September 9, 2004
SO MUCH for the much-promised Kerry foreign policy speech. In Cincinnati this week, John Kerry basically repeated his stump speech, with no sustained discussion of Iraq, the war on terror, or foreign policy in general. An astonishingly weak performance.
Is Kerry so wrapped around the axle on Iraq that he's now incapable of talking about Iraq in a serious and sustained way?
Still, it does seem that Kerry has finally come down, this week, on one side of a debate that really does have only two sides. He has decided he's against the war in Iraq. It was "the wrong war in the wrong place at the wrong time."
Fine. Now we have a clear choice in the presidential election. Bush went to war to remove Saddam. Kerry, it now appears, would not have. This means the choice is between the world we have now, and a world with Saddam still in power. For the meaning of saying we fought the wrong war at the wrong time, is that we would have been better off leaving Saddam in power. If John Kerry were president, Saddam would still be in power.
So Kerry has to answer this question: Would we be safer with Saddam still in power? Would the world? What would such a world look like? Surely we couldn't have left 150,000 troops in the nations bordering Iraq for two years. Surely, then, the inspectors would once again have been expelled. And the sanctions regime was collapsing.
Does Kerry then believe Saddam would not have moved to reconstitute his weapons of mass destruction? Would that have been acceptable? Does Kerry believe pro-American, anti-terror forces in the Middle East, to say nothing of the forces of reform in that region, would be stronger or weaker if Saddam were still in power?
What would have been the global effect on American credibility if we had authorized the president to use force, as Kerry voted to do, and then backed off? And what would a Kerry administration do now? How could a President Kerry ask any young American to be the last one to die for a mistake?

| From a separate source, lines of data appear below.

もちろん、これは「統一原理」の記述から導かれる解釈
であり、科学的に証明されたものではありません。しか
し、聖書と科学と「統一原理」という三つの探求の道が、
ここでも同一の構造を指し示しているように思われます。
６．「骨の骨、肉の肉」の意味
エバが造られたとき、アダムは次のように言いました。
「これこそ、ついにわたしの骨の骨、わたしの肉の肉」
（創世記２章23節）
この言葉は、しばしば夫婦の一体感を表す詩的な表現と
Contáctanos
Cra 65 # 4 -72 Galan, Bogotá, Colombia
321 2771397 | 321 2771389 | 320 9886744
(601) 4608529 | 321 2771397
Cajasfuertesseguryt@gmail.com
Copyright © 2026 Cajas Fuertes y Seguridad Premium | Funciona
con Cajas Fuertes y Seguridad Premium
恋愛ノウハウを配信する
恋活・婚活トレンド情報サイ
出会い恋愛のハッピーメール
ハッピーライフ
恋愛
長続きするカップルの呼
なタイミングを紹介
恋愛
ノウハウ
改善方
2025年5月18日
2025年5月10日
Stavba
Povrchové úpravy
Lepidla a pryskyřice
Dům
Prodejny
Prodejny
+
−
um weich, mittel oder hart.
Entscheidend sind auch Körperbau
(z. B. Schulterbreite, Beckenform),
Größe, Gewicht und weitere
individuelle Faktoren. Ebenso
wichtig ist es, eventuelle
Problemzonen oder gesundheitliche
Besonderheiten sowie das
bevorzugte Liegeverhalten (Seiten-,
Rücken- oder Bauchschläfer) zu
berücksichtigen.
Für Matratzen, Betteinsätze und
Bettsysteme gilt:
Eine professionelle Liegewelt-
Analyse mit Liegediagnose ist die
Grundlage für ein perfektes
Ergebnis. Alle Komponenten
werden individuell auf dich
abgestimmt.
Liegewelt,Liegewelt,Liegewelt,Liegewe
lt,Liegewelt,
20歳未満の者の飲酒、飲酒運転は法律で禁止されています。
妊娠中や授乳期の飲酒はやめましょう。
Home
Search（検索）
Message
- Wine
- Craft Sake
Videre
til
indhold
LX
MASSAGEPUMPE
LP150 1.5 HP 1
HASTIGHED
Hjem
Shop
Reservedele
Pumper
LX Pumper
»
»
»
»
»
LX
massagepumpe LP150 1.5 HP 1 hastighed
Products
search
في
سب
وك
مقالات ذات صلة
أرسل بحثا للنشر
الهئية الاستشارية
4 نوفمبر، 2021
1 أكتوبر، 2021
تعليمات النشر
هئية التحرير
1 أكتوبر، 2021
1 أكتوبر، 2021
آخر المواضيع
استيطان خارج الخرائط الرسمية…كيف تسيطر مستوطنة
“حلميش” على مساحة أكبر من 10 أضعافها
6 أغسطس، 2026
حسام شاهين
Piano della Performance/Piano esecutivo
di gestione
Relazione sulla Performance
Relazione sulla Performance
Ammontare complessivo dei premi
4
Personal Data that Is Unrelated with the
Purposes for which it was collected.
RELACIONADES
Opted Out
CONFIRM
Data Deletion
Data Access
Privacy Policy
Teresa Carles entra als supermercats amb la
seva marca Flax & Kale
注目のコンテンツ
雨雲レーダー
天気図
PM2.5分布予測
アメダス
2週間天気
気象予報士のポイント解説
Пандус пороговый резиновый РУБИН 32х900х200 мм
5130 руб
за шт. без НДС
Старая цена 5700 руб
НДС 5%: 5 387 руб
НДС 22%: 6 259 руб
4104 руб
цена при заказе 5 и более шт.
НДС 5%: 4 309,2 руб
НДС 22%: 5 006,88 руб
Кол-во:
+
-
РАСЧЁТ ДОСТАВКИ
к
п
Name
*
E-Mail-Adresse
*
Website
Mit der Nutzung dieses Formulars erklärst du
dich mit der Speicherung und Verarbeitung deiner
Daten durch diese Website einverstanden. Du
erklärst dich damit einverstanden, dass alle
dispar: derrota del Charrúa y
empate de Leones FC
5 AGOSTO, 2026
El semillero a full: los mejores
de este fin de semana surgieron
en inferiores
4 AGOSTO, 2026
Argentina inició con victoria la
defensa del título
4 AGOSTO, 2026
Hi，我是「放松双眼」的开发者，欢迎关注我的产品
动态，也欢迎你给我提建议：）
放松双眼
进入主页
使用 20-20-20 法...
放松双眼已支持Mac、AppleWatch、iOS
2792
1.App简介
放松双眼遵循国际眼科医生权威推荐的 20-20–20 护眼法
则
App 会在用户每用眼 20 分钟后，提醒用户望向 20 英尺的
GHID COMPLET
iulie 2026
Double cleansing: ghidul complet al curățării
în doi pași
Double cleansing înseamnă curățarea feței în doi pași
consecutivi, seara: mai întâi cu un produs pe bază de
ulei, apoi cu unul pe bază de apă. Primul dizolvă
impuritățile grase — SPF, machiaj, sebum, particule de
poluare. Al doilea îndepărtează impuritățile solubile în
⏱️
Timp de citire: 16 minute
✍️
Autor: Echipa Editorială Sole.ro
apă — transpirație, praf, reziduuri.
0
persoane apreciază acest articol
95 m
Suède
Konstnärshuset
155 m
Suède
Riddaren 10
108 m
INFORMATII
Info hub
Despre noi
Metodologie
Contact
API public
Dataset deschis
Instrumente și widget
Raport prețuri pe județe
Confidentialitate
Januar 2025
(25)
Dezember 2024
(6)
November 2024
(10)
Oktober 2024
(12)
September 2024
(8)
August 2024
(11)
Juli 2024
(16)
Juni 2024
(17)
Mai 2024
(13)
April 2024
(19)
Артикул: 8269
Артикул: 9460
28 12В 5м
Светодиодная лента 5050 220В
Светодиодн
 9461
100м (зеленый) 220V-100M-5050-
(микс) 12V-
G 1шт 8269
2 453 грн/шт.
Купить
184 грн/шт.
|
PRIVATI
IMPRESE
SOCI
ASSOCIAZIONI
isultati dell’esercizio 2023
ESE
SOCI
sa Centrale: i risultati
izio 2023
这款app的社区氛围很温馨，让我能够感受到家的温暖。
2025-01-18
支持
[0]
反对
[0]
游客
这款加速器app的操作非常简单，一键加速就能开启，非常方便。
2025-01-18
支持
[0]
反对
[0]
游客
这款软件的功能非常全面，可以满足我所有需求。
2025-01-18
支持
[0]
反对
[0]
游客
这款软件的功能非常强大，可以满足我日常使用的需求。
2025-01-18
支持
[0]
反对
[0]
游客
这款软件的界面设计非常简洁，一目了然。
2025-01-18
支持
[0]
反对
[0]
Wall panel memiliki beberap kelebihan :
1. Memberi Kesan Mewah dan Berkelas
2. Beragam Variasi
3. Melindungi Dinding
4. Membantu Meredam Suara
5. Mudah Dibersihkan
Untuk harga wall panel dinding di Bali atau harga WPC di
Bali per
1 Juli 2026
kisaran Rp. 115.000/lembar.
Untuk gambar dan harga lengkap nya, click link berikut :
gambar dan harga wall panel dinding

These are among the serious questions that have to be answered. Senator Kerry addressed none of them in Cincinnati, and has not answered them anywhere else. It is possible to disagree with the judgment that it was right to remove Saddam. It is irresponsible to denounce that "wrong choice," and the actions that followed from it, without addressing the consequences that would have followed from not going to war.
Senator Kerry is running a fundamentally evasive and deeply irresponsible campaign.
William Kristol is editor of The Weekly Standard.